Giovanni Battista Piranesi, Ichnographiam Campi Martii Antiquae Urbis, 1757. Etching, 1150 x 1340 mm. Creative commons.

All of this is translated into the plan of the Campo Marzio, the medium through which it is presented, a representation of a representation—a rotated map of Rome, oriented the same way as the Scenographia Campi Martii, following the canon of the veduta per angolo, a process of de-familiarization from the context. Reality undergoes a double process of aberration, allowing Piranesi to break free of any possible limitation given by the time, the space, or the act of cartographic representation and production.[3] What is presented is an image of a Rome ‘that could have been’, where multiple timelines and multiple spaces come together into one composition—an impossible palimpsest is created.

Mattia De Lotto, Compositional genesis of the Campo Marzio, 2024. Digital drawing, 7130 x 7130 mm. Copyright Mattia De Lotto.

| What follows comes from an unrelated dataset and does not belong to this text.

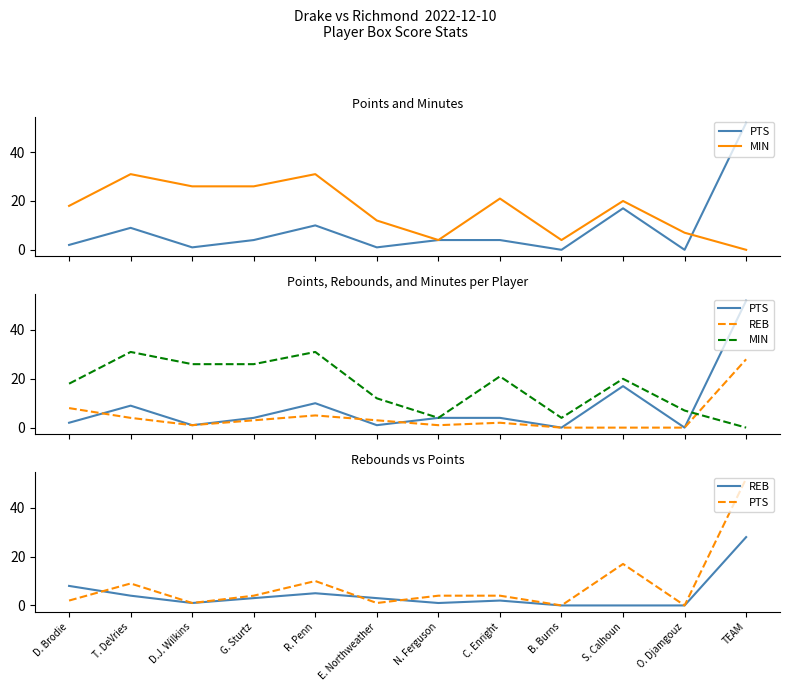

Rank the categories by MIN value from highest to lowest.

T. DeVries, R. Penn, D.J. Wilkins, G. Sturtz, C. Enright, S. Calhoun, D. Brodie, E. Northweather, O. Djamgouz, N. Ferguson, B. Burns, TEAM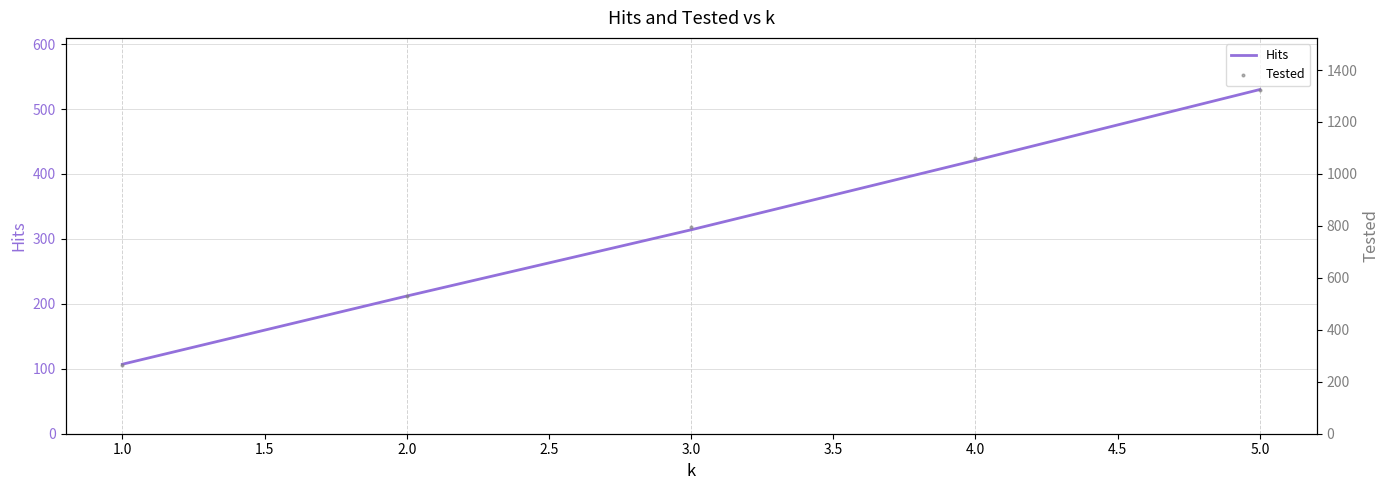

Which series contains the highest Y value?

Tested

The Campo Marzio needs to be disassembled and re-conducted to its genesis: real and imaginary must be contrasted and compared, the systematic approach of removal and relocation of elements must be reversed, the composition must be synthesised to a series of axes that follow a hierarchy, linking different compositional systems, holding together elements, generating new systems. Only through the explosion of the whole into pieces, in a sort of de-layeringprocess, the full composition can be comprehended.

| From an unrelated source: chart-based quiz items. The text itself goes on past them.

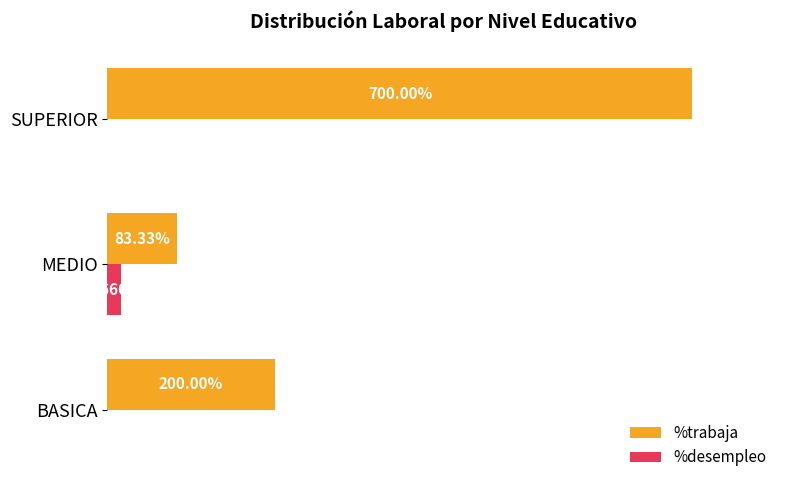

Which series changed the most between BASICA and SUPERIOR?

%trabaja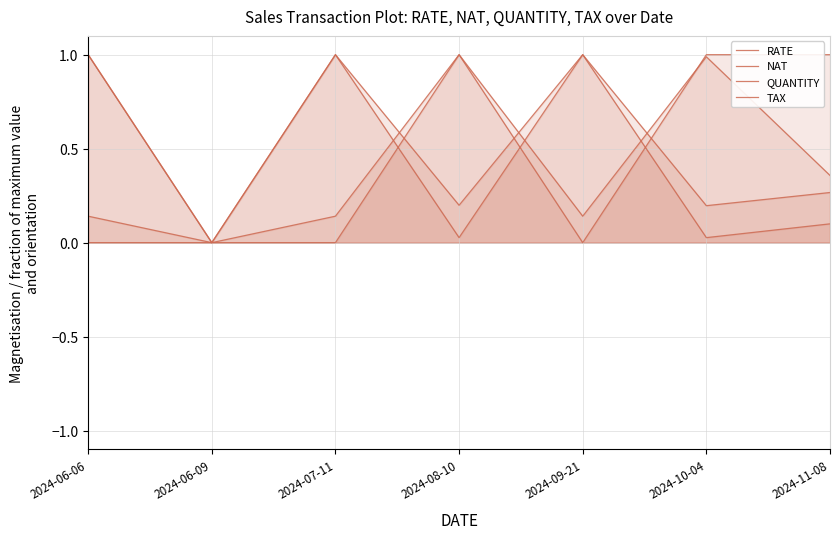

Is it true that TAX equals 1.5 at 2024-08-10?

False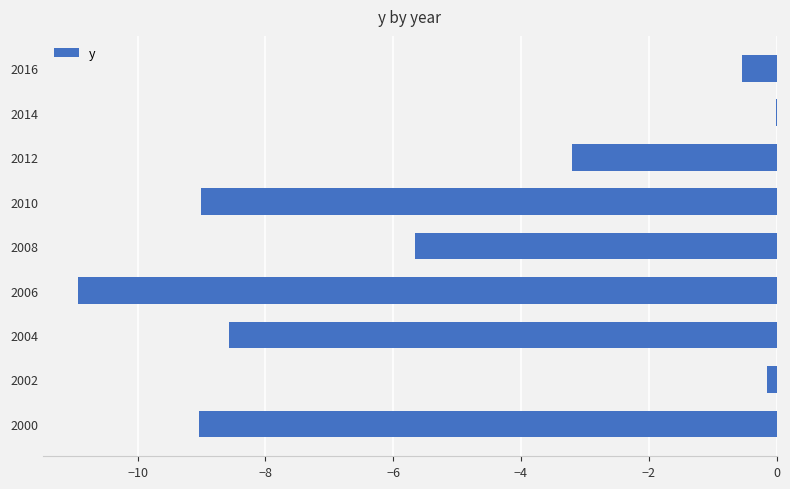

Are the bars horizontal?

Yes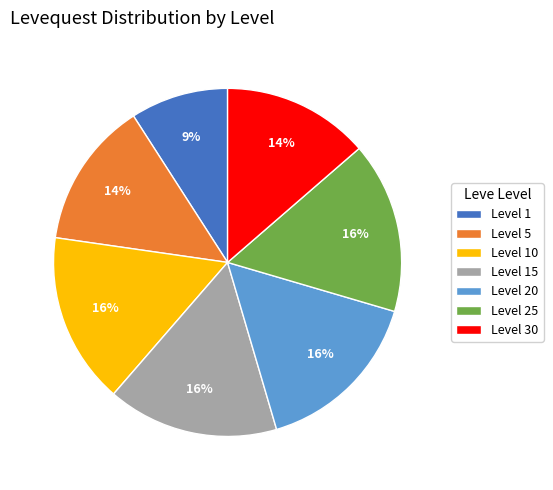

What percentage is the Level 5 slice, to the nearest percent?

14%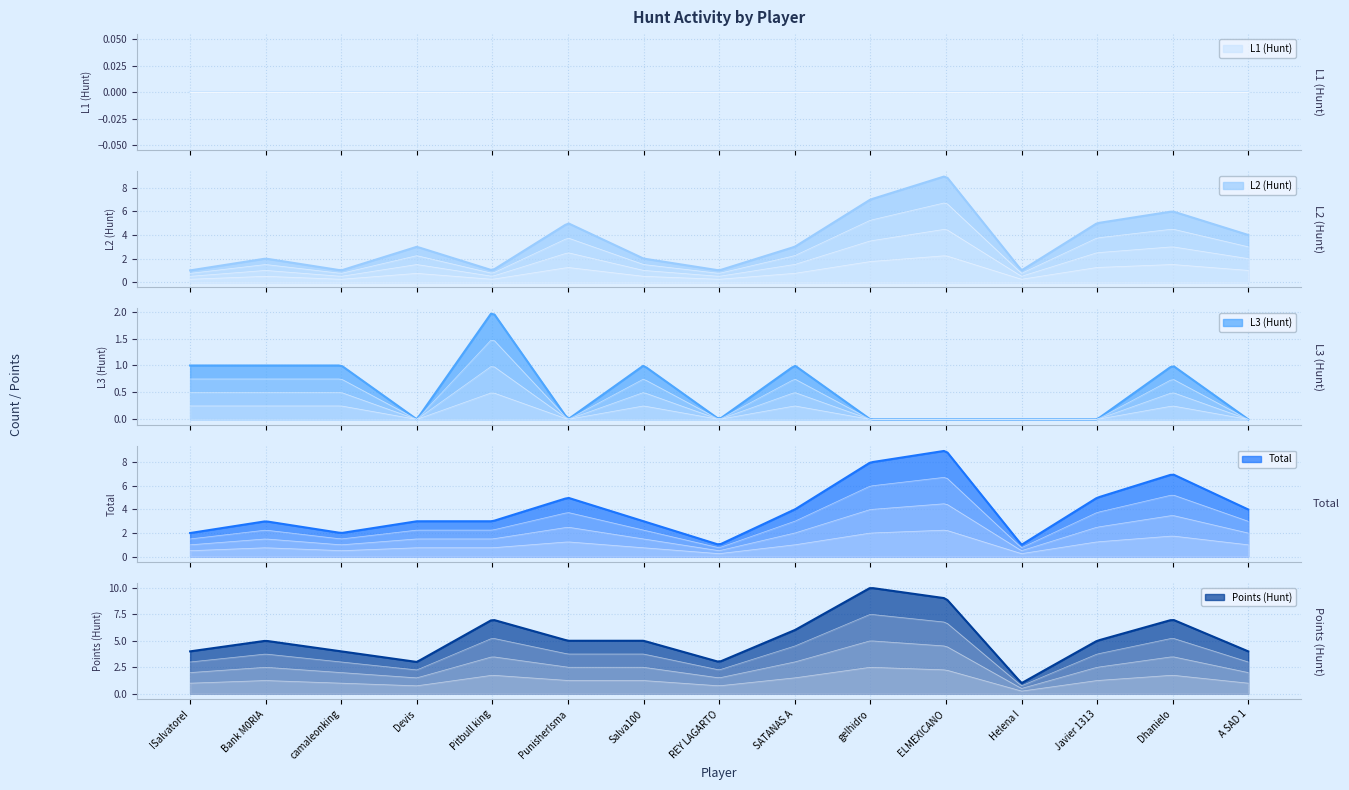

What is the approximate value of L2 (Hunt) at Bank M0RIA?

2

Mattia De Lotto, Analytical Synthesis of the compositional genesis of the Campo Marzio, 2024. Digital drawing, 7130 x 7130 mm. Copyright Mattia De Lotto.

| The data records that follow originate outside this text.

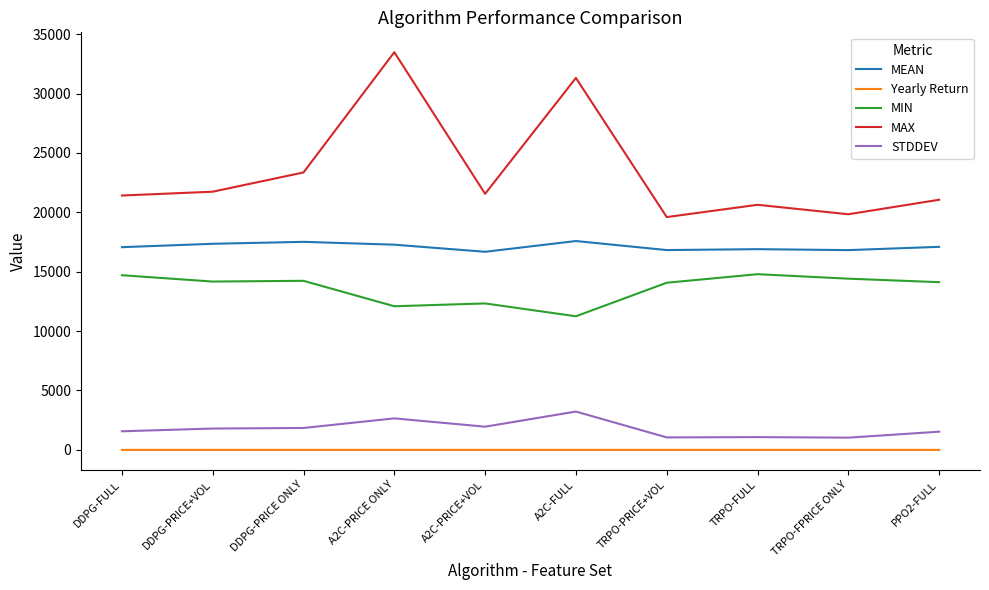

List the series in order of their peak value, highest first.

MAX, MEAN, MIN, STDDEV, Yearly Return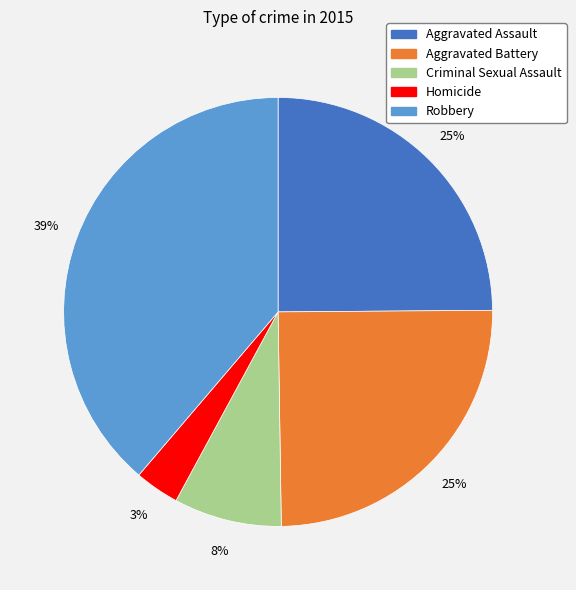

To the nearest percent, what is the combined percentage of Aggravated Battery and Aggravated Assault?

50%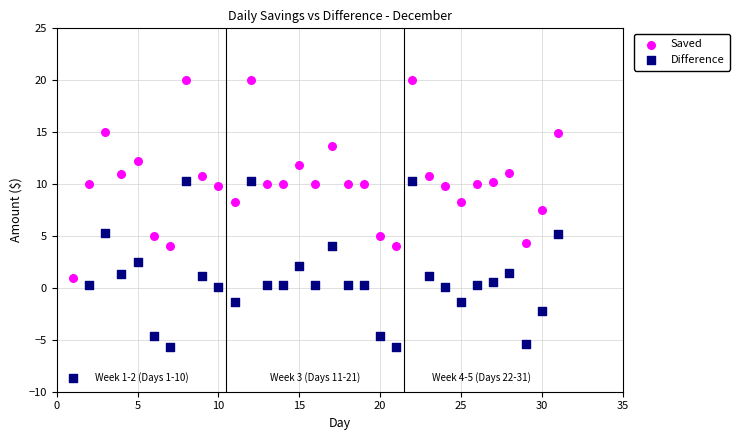

What is the X range (max minus min) for the scatter plot?

30.0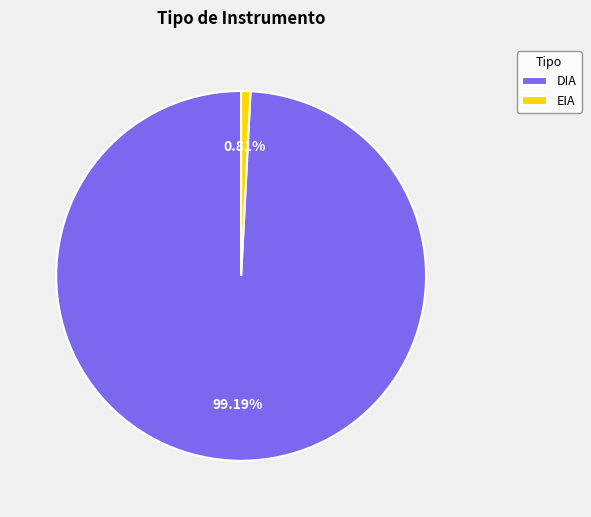

Which has a higher value, DIA or EIA?

DIA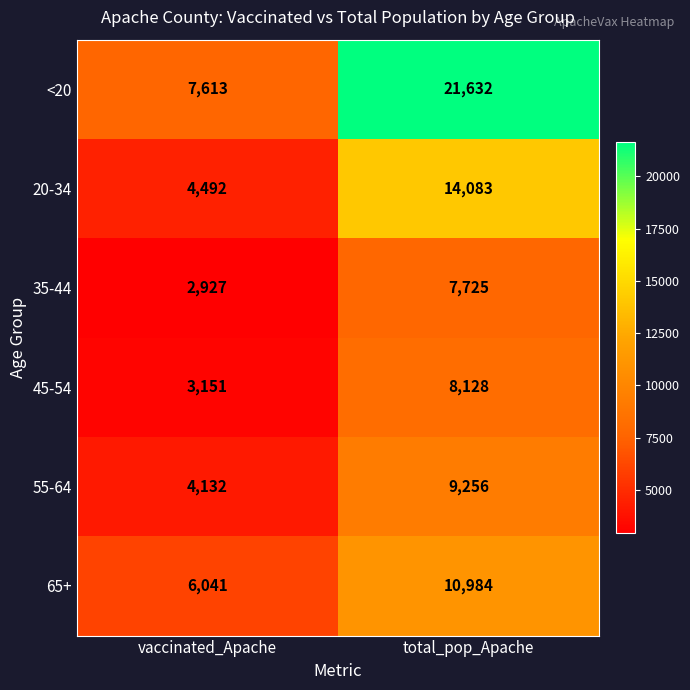

Between vaccinated_Apache and total_pop_Apache, which series saw the biggest shift?

<20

The isolated layers can be grouped by three fundamental concepts: elements of the landscape, natural and infrastructural; urban elements; and intangible elements. An order is found in the seemingly chaotic and arbitrary composition, this newly found order allows us to understand how the whole design is a juxtaposition of fact and fantasy that come together in the form of a bent reality.

This analysis of Piranesi’s work is conducted with digital tools, ideologically opposite from the original technique of etching, and thus posits questions on how the digital medium can challenge the very notion of scale, a foundational principle in the act of drawing with analogue tools. Unlike the act of physical drafting, where scale governs both the process and the outcome, digital drawing operates within a space of potentially unlimited dimensions. In the almost surgical operation of disassembling Piranesi’s Campo Marzio, it became necessary at times to go beyond the 1:1 scale of the original printed version, and create adaptations that matched the dimensions of Rodolfo Lanciani’s Forma Urbis Romae, originally measuring 5180 × 7130 mm. To facilitate this comparison, Piranesi’s plan was digitally scaled to approximately 2:1 and placed within a canvas measuring 7130 × 7130 mm, allowing for expanded possibilities of interpretation within the digital framework.

Notes

  1. Stanley Allen and G. B. Piranesi, ‘Piranesi’s “Campo Marzio”: An Experimental Design, in Assemblage, no. 10 (1989), 70-109 (70), https://doi.org/10.2307/3171144.
  2. Vincenzo Fasolo, ‘Il Campomarzio of G. B. Piranesi’, in Quaderni dell’Istituto di Storia dell’Architettura, no. 15 (Rome: 1956).
  3. Manfredo Tafuri, Sphere and the Labyrinth: Avant-Gardes and Architecture from Piranesi to the 1970’s, trans. by Pellegrino d’Acierno and Robert Connolly (London, England: MIT Press, 1987)p.25-55.

Mattia De Lotto is an Italian designer currently based in the Netherlands. He holds a Bachelor of Architecture from Iuav University of Venice and is currently pursuing his Master degree at the Faculty of Architecture at TU Delft.